**** Given text ****

During the build process you’ll need the following:

  • Your computer to keep track of the schematics and PCBs. You’ll need to install KiCAD 8 or higher, it’s free
  • Soldering station and smoke extractor
  • Oscilloscope
  • Multimeter
  • Tuner with line input, or an audio interface to tune the oscillators
  • Precision screwdrivers, pliers
  • 14 pcs of M3x20 screws to secure boards together
  • A controller with CV/Gate output (e.g. Arturia Keystep) [recommended], or a MIDI keyboard

Time

If you have all the PCBs and components it takes about a week to build a complete HOG, depending on your experience level in synth DIY and electronics.

Build variations

While you can build a complete HOG from the above files and this guide, you can use the schematics or even the boards separately.

Custom analog synth / Eurorack synth module

The core is actually a fully-featured standalone analog synthesizer module with two oscillators, sub oscillator, two LFOs, a VCA a mixer and an ADSR. It has all the inputs and outputs avaliable on the PCB, so if you understand electronics and study the Core circuits you can design your own control panel for it. You can create a drone synth with complex cross modulations, use knobs for each function for a sound-design-centric instrument — the possibilities are endless. It’s also Eurorack compatible both in terms of size (100mm height) and power (works with +/- 12V and uses Eurorack power connector).

Reusing schematics

The Core board is separated to functional sheets: the VCOs, ADSR, VCA etc. are all on their own schematic sheet. They’re fully working and tested so nothing stops you to reuse these circuits in your own designs.

Filter

The HOG has a super drippy Steiner-Parker low-pass filter with some minor modifications. Just like the Core board it’s also a fully standalone Eurorack compatible module, you can design your own panel for it and stick it in your Eurorack case.

MIDI2CV converter

The MIDI2CV converter has a MIDI input and 2 pitch and 2 gate outputs. Like the Core and Filter boards, it’s Eurorack compatible and uses super basic components. Similarly to the rest, you can reuse this to build a separate 2 channel MIDI to CV converter. It uses an actual Raspberry Pi Pico and you can find the code for the default implementation in the repo.

Board setup

The HOG is built up of 5 PCBs or boards.

**** Excerpted records ****

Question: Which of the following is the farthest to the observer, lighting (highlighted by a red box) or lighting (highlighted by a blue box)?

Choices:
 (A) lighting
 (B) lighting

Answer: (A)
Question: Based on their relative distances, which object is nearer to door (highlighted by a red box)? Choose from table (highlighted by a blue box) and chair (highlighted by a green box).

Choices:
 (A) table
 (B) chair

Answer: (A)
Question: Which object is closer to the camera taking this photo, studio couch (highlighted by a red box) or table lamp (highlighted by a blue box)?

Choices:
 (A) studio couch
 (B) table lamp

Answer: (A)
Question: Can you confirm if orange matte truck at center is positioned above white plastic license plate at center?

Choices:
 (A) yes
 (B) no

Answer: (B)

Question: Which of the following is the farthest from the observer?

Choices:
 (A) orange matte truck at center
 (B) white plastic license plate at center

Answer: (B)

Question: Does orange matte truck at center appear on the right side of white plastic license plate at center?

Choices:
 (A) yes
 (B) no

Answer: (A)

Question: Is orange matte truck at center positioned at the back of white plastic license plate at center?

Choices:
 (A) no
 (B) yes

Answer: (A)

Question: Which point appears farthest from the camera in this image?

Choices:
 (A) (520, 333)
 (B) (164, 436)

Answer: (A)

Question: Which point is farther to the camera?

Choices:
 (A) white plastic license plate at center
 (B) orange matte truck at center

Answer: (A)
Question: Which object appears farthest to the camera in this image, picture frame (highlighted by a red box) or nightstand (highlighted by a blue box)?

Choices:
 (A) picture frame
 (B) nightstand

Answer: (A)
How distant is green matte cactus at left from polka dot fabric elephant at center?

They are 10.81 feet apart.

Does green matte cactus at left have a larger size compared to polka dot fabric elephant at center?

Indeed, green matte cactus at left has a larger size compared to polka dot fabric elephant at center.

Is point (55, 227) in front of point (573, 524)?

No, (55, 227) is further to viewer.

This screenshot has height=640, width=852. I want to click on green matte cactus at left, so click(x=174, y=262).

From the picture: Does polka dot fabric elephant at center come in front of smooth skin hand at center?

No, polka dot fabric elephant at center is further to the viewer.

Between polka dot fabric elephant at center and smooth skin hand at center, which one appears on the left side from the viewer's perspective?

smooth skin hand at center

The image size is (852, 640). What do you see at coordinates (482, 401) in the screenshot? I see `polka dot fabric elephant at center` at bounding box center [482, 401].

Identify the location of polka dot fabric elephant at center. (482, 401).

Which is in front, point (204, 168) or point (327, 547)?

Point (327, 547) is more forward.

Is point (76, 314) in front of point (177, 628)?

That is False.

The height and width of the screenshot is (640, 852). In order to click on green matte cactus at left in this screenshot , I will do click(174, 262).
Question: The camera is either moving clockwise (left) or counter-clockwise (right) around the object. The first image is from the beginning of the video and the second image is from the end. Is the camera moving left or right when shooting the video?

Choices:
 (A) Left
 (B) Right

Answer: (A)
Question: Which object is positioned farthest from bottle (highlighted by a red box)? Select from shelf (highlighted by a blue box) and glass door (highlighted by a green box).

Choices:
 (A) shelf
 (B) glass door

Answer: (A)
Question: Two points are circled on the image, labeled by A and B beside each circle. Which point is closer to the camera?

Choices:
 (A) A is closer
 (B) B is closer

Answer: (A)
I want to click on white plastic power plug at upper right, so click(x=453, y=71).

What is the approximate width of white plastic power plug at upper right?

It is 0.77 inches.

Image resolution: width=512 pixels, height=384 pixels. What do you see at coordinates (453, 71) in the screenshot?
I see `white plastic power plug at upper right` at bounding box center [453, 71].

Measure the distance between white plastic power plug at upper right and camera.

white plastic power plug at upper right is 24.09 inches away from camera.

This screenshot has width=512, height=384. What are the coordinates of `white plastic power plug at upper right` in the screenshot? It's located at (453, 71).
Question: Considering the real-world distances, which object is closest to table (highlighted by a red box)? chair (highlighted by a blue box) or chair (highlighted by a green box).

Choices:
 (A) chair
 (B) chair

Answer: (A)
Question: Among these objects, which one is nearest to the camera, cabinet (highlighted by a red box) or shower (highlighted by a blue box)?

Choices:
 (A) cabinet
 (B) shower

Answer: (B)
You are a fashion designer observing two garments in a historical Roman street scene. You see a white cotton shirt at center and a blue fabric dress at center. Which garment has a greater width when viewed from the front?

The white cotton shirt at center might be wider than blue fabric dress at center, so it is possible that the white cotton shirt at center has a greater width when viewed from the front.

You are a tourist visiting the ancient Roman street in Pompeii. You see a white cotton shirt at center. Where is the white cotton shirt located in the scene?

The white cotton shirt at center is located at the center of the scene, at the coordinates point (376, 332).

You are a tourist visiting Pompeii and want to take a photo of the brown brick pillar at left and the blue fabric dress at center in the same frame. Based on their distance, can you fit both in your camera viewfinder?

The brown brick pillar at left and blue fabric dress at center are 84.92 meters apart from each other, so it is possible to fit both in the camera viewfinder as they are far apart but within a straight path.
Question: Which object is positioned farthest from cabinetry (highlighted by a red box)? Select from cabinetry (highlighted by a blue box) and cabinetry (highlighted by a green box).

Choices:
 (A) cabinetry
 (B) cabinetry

****

» Work to complete
(a) Reproduce the passage of the synth build guide starting at "The Core board is" and ending at "in the repo.".
(b) Carry on the synth build guide from the point where it stops.

» Written responses
(a)
The Core board is separated to functional sheets: the VCOs, ADSR, VCA etc. are all on their own schematic sheet. They’re fully working and tested so nothing stops you to reuse these circuits in your own designs.

Filter

The HOG has a super drippy Steiner-Parker low-pass filter with some minor modifications. Just like the Core board it’s also a fully standalone Eurorack compatible module, you can design your own panel for it and stick it in your Eurorack case.

MIDI2CV converter

The MIDI2CV converter has a MIDI input and 2 pitch and 2 gate outputs. Like the Core and Filter boards, it’s Eurorack compatible and uses super basic components. Similarly to the rest, you can reuse this to build a separate 2 channel MIDI to CV converter. It uses an actual Raspberry Pi Pico and you can find the code for the default implementation in the repo.

(b)
  1. PSU board — power supply board that converts 12V DC to +/-12V
  2. Core board — contains all the modules that make and shape the sound, except for the filter
  3. UI board — the control panel of the synth with all the switches and knobs. All the other boards connect to this
  4. Filter board — a Steiner-Parker voltage controlled low-pass filter
  5. MIDI2CV — a board converts MIDI signal to control voltage

These boards connect to each other through pin headers and sockets so there’s literally no cabling involved in the build. The Core and Filter boards have both SMD and through hole components, the rest is through hole only.

Build material & files

All the files for the HOG build are available at the Shmøergh HOG Github repo. Click on Code / Download ZIP to get them. Here’s a breakdown of each folder:

  • board — contains folders for each board with KiCAD schematics, PCB design and production files
    • board/[boardname]/production — this folder contains the gerber files for PCB and the BOMs
  • simulations — CircuitJS simulations we’ve used during the design process

BOMs

As written above you’ll find BOMs for each board in its respective folder under the production directory. Each vendor’s BOM is separated into further folders. For example the Core board’s BOMs can be found in board/core/stable/production Here you’ll find a jlcpcb folder which contains the gerber files, the BOM and positioning files for SMD components to order from JLCPCB. You’ll also find a mouser folder which contains the through hole components that can be ordered from Mouser using the corresponding CSV file.

The switches

There’s been a lot of questions about where to get those cool switches, so here they are. There are two types of switches used, both manufactured by Daier China.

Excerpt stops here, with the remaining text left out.